Exercise prompt:
Please pick out each line in the entries below that contains the string "label", treating uppercase and lowercase as different.

The data:
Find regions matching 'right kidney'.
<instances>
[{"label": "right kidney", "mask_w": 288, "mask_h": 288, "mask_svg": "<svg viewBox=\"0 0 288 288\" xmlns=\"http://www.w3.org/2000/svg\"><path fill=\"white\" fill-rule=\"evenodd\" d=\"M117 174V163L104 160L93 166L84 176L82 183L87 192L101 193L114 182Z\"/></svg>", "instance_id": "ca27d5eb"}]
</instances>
---
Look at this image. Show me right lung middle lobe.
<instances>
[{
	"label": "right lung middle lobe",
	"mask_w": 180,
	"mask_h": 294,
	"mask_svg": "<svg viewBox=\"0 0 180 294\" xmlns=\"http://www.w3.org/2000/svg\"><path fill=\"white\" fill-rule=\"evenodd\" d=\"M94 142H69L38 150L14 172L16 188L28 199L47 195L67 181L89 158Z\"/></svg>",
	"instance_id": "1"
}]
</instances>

Worked answer:
[{"label": "right kidney", "mask_w": 288, "mask_h": 288, "mask_svg": "<svg viewBox=\"0 0 288 288\" xmlns=\"http://www.w3.org/2000/svg\"><path fill=\"white\" fill-rule=\"evenodd\" d=\"M117 174V163L104 160L93 166L84 176L82 183L87 192L101 193L114 182Z\"/></svg>", "instance_id": "ca27d5eb"}]
	"label": "right lung middle lobe",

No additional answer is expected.